• What to do:
Search the records for the word "background" and report each line that has it.

• Provided information:
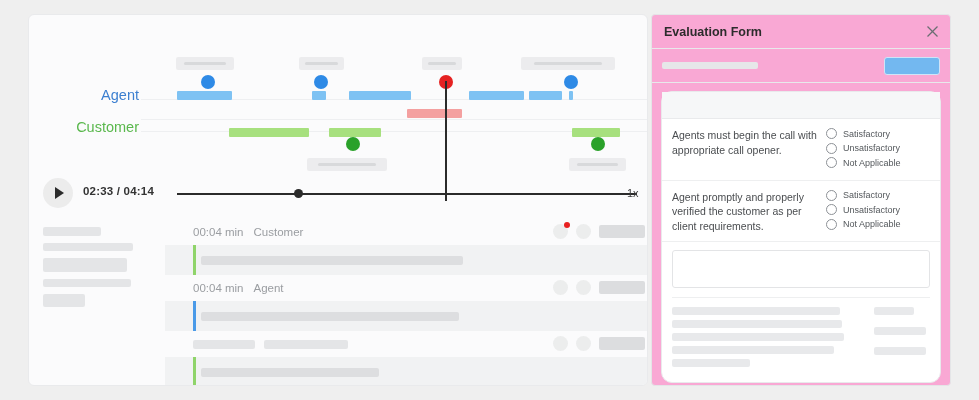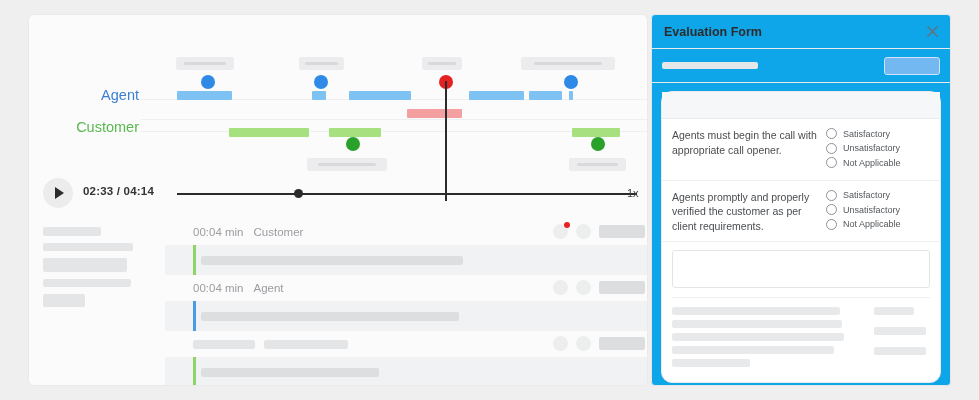--- a/index.html
+++ b/index.html
@@ -160,7 +160,7 @@
     position: absolute;
     left: 651px; top: 14px;
     width: 300px; height: 372px;
-    background: #0ea5e9;
+    background: #f9a8d4;
     border: 1px solid #e4e5e7;
     border-radius: 4px;
     overflow: hidden;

• Response below:
-    background: #0ea5e9;
+    background: #f9a8d4;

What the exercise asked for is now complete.